Copy out the lines between the line holding "state / province: Nova Scotia" and the line holding "family: Fabaceae", inclusive, and reproduce each one verbatim.

== DATA EXTRACT ==

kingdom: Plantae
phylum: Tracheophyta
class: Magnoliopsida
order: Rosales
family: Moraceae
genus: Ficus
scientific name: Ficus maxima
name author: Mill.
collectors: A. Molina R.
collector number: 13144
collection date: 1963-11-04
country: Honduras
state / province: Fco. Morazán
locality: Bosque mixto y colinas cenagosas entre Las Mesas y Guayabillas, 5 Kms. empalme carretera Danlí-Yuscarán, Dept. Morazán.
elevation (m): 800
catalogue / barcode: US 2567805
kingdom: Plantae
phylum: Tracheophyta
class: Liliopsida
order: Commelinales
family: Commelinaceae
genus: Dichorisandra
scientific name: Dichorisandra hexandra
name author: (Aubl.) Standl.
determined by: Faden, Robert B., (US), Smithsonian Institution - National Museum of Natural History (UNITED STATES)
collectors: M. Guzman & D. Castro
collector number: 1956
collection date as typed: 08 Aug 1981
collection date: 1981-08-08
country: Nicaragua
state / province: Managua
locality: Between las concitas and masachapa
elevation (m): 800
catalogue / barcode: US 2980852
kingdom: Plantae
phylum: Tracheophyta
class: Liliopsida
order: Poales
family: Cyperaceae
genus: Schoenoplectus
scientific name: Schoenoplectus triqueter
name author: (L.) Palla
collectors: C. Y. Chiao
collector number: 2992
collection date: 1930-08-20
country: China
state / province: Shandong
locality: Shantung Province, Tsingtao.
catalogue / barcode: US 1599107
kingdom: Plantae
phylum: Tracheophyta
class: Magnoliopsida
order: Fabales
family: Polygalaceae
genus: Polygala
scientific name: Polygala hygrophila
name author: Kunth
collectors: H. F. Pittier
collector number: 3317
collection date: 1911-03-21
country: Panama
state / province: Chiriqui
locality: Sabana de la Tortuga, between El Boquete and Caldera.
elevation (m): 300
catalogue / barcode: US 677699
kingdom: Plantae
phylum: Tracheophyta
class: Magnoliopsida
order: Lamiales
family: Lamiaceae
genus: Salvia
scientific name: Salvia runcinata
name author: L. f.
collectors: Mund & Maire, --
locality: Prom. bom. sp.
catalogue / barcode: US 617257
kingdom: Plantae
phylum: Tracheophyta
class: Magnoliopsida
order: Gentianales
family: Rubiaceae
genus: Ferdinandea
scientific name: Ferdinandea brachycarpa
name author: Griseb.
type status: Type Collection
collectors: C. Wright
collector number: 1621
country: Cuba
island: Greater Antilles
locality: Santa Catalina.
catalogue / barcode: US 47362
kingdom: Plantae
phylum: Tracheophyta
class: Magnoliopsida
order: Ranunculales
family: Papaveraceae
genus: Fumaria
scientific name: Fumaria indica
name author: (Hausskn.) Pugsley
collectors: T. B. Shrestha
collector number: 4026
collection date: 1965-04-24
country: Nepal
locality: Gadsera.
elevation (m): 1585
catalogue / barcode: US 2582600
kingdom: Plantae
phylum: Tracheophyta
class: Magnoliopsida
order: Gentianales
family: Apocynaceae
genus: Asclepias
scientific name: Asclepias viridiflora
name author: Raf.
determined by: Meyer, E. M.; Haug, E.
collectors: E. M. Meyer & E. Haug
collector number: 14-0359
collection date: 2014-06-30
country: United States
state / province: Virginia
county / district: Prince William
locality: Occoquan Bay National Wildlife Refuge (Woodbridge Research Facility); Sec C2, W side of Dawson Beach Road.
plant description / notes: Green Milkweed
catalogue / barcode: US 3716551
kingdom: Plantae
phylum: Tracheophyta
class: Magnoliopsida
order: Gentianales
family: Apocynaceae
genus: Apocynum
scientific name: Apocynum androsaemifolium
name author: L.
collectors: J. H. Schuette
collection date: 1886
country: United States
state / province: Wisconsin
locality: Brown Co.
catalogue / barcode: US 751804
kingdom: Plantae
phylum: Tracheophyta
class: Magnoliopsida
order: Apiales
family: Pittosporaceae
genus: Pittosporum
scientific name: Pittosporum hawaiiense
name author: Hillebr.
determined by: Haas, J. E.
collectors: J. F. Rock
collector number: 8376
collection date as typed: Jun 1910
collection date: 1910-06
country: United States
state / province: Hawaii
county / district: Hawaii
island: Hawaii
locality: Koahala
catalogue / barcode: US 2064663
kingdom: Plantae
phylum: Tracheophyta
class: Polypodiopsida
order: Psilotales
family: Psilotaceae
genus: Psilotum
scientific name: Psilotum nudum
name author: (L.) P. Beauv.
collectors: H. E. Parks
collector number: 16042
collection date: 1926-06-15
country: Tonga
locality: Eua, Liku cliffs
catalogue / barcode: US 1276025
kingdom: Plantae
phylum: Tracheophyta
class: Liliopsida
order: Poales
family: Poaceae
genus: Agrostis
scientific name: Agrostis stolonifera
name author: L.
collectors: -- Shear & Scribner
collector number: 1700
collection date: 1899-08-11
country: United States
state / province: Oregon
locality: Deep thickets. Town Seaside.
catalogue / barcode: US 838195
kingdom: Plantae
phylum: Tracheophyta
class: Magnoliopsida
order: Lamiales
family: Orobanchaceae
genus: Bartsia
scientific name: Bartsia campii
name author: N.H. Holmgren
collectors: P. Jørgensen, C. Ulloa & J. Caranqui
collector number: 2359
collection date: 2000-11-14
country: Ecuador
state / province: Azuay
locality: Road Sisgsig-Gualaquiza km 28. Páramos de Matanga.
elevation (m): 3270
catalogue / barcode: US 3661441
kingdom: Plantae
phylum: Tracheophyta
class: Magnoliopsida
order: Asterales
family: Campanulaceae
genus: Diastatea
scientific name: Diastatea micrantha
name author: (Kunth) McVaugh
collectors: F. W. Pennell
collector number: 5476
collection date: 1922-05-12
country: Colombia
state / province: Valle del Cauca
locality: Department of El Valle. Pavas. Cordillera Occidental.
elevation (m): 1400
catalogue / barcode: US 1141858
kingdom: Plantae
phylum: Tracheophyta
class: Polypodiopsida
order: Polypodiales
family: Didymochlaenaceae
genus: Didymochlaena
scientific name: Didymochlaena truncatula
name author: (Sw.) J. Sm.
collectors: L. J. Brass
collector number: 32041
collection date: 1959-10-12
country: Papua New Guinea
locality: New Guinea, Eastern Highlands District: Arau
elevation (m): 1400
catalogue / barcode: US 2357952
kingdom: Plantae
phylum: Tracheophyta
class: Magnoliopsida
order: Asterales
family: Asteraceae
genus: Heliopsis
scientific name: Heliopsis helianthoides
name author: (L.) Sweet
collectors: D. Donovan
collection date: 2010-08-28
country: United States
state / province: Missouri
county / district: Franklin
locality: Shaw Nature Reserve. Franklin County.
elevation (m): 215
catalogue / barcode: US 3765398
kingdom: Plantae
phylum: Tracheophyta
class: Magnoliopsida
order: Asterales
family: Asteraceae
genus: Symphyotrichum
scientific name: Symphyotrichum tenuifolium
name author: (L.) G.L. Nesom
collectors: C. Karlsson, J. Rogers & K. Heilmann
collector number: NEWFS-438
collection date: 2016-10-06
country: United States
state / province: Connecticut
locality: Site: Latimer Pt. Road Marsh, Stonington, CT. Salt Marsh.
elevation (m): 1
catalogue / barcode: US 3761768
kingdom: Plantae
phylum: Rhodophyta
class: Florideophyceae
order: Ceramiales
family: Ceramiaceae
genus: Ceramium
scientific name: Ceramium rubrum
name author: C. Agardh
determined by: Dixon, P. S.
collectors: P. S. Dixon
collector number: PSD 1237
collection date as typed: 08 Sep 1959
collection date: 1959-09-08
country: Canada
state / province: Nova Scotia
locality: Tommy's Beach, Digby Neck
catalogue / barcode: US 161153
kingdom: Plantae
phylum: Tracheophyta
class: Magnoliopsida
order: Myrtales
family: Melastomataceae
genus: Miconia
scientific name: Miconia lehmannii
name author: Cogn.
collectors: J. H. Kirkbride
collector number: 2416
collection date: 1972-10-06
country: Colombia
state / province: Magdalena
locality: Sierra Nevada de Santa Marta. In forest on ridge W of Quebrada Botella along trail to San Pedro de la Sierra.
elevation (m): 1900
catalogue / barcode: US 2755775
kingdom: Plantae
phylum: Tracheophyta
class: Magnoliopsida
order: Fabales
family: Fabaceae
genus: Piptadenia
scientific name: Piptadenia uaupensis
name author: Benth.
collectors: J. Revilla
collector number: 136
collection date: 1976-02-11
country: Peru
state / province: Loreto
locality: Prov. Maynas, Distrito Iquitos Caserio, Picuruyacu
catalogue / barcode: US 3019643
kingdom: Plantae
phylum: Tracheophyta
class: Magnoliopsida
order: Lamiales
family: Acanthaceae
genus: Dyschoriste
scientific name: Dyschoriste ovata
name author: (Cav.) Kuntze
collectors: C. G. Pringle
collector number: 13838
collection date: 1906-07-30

===

| COMPLETED TASK |
state / province: Nova Scotia
locality: Tommy's Beach, Digby Neck
catalogue / barcode: US 161153
kingdom: Plantae
phylum: Tracheophyta
class: Magnoliopsida
order: Myrtales
family: Melastomataceae
genus: Miconia
scientific name: Miconia lehmannii
name author: Cogn.
collectors: J. H. Kirkbride
collector number: 2416
collection date: 1972-10-06
country: Colombia
state / province: Magdalena
locality: Sierra Nevada de Santa Marta. In forest on ridge W of Quebrada Botella along trail to San Pedro de la Sierra.
elevation (m): 1900
catalogue / barcode: US 2755775
kingdom: Plantae
phylum: Tracheophyta
class: Magnoliopsida
order: Fabales
family: Fabaceae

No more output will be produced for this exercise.